We know we are going to get a lot of comments calling us Scrooge, BUT we are not trying to kill Christmas!!
We are using Christmas trees in this example, but this concept can be applied in other areas as well. There are things we spend money on and we aren’t even sure why we do it. Or we think we’re saving money by buying a cheaper item that doesn’t last that long when instead, spending money on something more *evergreen* would actually save us money in the long run.
Align your spending with what you value. Don’t just buy a Christmas tree every year because you think it’s the thing to do. Do it because you absolutely love it and you can’t imagine Christmas any other way. You better love it more than your future self will love an extra $126,000!!!
In this example, we are using the median price of a real Christmas tree ($80) and assuming a conservative 2% inflation rate per year.

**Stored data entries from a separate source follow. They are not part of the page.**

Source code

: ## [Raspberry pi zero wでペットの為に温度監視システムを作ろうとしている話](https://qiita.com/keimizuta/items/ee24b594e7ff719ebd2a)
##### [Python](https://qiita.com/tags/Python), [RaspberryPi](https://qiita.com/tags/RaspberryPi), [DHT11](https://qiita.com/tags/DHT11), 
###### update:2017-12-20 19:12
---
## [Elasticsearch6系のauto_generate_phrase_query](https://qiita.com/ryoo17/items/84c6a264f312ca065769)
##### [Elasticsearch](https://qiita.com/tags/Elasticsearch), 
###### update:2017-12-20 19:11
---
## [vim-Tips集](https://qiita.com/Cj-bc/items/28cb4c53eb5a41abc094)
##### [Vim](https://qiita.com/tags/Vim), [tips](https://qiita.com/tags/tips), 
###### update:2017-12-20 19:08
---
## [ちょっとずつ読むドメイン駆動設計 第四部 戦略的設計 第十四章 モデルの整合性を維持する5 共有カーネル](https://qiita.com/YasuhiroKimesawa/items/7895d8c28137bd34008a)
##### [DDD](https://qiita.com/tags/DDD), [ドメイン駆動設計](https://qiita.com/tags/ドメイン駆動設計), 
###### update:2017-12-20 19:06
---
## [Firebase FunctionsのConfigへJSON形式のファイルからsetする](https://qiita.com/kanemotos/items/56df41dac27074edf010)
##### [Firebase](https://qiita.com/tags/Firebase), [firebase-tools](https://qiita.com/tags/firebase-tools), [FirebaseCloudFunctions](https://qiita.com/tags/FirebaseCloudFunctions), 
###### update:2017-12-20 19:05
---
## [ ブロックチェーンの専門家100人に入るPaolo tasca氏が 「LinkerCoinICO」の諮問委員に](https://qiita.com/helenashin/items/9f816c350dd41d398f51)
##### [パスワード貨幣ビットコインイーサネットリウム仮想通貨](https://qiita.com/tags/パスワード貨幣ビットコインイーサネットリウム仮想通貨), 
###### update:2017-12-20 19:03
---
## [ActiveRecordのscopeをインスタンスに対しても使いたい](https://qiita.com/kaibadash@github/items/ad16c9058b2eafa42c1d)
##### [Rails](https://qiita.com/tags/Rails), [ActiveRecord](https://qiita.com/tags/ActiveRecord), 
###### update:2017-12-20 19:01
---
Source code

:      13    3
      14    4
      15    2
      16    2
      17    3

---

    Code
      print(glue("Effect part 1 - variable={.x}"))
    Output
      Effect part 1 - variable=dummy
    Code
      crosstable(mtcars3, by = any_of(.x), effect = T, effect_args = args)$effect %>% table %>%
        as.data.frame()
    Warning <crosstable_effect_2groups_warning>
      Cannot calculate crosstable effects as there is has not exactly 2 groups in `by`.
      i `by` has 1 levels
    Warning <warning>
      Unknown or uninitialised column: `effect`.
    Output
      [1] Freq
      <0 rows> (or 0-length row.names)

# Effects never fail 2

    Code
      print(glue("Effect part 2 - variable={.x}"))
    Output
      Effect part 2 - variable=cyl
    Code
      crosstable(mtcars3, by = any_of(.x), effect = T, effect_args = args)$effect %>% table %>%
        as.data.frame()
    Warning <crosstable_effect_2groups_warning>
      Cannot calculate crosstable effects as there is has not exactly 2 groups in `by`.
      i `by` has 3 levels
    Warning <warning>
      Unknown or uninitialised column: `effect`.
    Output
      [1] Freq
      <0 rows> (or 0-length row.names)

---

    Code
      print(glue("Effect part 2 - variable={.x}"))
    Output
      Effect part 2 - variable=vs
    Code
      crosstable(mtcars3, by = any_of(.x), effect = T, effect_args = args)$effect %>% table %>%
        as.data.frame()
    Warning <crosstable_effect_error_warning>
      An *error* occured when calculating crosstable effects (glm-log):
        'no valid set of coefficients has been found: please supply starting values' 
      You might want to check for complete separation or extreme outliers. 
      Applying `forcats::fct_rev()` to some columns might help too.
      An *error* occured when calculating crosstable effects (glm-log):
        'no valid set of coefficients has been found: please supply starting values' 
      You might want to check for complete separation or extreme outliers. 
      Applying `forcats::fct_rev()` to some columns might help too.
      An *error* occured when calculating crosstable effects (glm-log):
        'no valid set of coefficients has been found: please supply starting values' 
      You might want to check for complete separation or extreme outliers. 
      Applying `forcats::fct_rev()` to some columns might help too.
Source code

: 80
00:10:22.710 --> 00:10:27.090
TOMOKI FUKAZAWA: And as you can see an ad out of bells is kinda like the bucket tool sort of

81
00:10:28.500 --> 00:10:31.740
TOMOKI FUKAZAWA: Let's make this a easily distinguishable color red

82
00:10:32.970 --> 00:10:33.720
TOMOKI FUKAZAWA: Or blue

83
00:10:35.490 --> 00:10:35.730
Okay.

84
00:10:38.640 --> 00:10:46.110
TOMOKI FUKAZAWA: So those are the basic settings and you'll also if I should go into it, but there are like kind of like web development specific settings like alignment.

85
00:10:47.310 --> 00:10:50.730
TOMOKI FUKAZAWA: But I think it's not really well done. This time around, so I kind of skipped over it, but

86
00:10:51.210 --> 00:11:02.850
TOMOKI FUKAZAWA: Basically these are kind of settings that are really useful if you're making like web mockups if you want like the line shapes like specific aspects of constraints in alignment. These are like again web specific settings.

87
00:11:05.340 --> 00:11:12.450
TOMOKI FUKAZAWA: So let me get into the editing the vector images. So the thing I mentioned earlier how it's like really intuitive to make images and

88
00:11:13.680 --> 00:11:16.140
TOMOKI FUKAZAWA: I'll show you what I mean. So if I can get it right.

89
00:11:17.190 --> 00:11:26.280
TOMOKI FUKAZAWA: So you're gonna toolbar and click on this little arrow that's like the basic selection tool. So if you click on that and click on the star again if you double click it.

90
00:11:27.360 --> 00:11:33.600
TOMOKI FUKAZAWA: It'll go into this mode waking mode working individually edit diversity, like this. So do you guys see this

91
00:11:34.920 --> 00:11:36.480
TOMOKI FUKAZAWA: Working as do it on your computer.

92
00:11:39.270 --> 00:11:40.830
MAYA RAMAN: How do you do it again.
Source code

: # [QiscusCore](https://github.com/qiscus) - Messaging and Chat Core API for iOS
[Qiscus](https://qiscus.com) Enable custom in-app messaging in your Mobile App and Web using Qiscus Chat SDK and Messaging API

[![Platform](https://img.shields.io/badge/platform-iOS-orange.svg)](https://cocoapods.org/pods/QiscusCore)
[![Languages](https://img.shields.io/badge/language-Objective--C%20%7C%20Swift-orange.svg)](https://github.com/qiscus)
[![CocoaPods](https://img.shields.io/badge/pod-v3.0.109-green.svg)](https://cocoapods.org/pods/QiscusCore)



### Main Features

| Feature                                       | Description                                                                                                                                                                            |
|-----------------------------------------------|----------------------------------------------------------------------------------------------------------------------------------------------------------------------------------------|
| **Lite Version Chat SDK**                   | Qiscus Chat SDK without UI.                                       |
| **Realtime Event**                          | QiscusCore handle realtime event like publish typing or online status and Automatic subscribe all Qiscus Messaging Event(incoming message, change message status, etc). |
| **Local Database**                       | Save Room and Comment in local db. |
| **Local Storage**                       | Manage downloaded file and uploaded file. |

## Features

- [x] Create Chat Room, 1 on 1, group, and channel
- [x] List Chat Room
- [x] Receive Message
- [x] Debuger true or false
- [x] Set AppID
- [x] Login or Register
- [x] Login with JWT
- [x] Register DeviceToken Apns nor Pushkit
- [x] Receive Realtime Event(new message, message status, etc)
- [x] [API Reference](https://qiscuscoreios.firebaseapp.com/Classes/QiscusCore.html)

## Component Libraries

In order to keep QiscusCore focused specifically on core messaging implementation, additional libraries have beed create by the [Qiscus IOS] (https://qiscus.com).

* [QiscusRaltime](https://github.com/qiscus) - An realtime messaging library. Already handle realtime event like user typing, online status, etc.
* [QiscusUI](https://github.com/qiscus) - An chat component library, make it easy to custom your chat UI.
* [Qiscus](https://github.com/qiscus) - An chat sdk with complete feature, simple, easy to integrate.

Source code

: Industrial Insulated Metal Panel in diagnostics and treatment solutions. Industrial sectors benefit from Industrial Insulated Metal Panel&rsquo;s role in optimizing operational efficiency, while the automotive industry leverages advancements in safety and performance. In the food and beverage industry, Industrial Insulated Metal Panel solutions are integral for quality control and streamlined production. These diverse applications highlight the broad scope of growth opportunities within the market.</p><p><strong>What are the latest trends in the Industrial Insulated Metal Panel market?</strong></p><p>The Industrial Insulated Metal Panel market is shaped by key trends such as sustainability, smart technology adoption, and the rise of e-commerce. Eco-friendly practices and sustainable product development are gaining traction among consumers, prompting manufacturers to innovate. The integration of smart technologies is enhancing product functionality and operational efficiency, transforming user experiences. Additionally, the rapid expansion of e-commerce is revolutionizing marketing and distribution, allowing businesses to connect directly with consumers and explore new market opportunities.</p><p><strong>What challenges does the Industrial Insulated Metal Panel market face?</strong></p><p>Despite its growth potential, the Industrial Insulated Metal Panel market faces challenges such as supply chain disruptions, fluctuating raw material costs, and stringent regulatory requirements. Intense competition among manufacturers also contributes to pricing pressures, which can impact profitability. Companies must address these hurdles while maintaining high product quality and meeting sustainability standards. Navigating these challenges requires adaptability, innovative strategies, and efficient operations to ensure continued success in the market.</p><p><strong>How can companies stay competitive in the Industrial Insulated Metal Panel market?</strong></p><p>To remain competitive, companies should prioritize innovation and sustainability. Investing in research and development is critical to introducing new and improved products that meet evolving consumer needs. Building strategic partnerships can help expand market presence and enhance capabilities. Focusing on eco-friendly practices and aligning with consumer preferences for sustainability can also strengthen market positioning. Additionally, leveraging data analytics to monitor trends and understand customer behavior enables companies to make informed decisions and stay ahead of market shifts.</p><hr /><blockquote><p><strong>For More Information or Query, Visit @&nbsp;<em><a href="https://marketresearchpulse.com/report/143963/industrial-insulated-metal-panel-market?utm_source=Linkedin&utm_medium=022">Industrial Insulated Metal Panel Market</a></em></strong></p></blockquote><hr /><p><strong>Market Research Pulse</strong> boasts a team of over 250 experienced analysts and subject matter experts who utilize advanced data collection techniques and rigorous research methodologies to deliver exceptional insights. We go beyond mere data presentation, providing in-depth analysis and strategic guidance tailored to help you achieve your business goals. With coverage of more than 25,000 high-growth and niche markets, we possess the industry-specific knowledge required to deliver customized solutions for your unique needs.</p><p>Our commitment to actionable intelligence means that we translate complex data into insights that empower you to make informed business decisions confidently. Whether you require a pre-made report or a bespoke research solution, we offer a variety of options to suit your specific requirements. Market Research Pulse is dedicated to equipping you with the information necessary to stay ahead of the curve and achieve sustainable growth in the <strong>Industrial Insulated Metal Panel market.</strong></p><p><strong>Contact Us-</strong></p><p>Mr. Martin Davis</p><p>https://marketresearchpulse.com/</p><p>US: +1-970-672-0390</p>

We used 10% for the investment returns since that’s the long term average annual return of the S&P 500. It’s hard to believe that consistently setting aside a small amount of money can turn into a six-figure chunk of change (that’s the beauty of compounding!!).
The good news is, if you’re interested in getting a fake tree, this is the perfect time! You can probably get at least 50% off on one after Christmas 🙂
As always, reminding you to build wealth by following the two PFC rules: 1.) Live below your means and 2.) Invest early and often.